For the last few years (or every other year), in the second half of the year, a strange thing happens.
I go through a minor or quasi-major health setback. I’m not kidding.
In 2014 November, I went through iPad shoulder which caused me to take a complete break from blogging.
In August of 2016, I witnessed something that shook me to my core and plunged me into deep anxiety for six months afterwards.
In July 2018, I injured my wrist. Even the doctors are not sure what caused it although they suspect it was an extension of Repetitive stress injury.
And in August of 2019, I have been experiencing headaches and minor eye strain, possibly due to prolonged screen time (mostly on the laptop).
Now, there was one part of me that was getting more than mildly annoyed by these ‘series of unfortunate events’. Then there was the other, more practical me looking at all of them in a ‘big picture’ moment.
Almost every incident, though, has helped me towards an epiphany of sorts. (You can blame it on all the self-improvement books I read. No, really! 😉 )
Things have changed from the time I started actively blogging in 2013. (Yes, I started blogging in 2007, but that was me, writing into the void without an audience).
I’ve been spending a lot of time looking at screens. But it’s not just that. As I look back at the last 6 years of blogging, I also see the add-ons that have happened, as a consequence.
As of today, I have a presence on Instagram, Facebook, Twitter and Pinterest. I have another blog (my main blog), my e-mail newsletter and my contacts on Whatsapp.
When you add all that up, it is a LOT of time spent looking at screens. I am not blaming the technology; instead, I am just stating it as fact.
Between social media and my blog, I wind up spending more than 10 hours a day looking at screens. Which, come to think of it, is pretty intense. (And I’m not even counting the hours spent on the Kindle or watching TV)
Last week, when I realised this, I took a step back and looked at the bigger picture. What could I cut out of my day, to ensure I only use this to the most of my benefit?
That’s when I understood the power of our gifts and how we choose to use them.
If you were to ask me what gifts I had (in the blogging space), I’d say it’s the ability to engage with people online. And the ability to simplify something complex so more people can understand it.
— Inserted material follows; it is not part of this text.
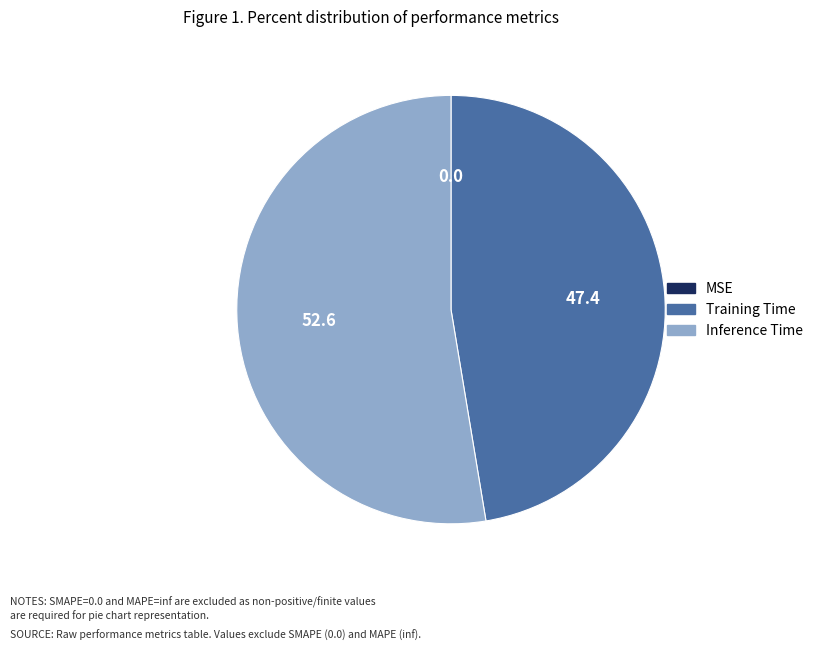

Is there a majority slice in this chart?

Yes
I love engaging with my readers and followers, make no mistake about it. But I don’t have to do it every single day. There’s a reason we have rest days in a week. Time to put them to use.
Similarly, if I have to spend time on social media, I want to ensure it is for the right motives. Long-time friends of mine might have observed my unusual silence on platforms like Twitter and Facebook these days.
It’s for this reason: the time I spend there should be of value, both to those who follow me and for my own self.
I really don’t want this post to sound superior in any way and I hope it doesn’t. I just want you to consider why you are online and if you are using the time to your advantage.
And to examine if you are using your given gifts and talents, for the purpose that they exist.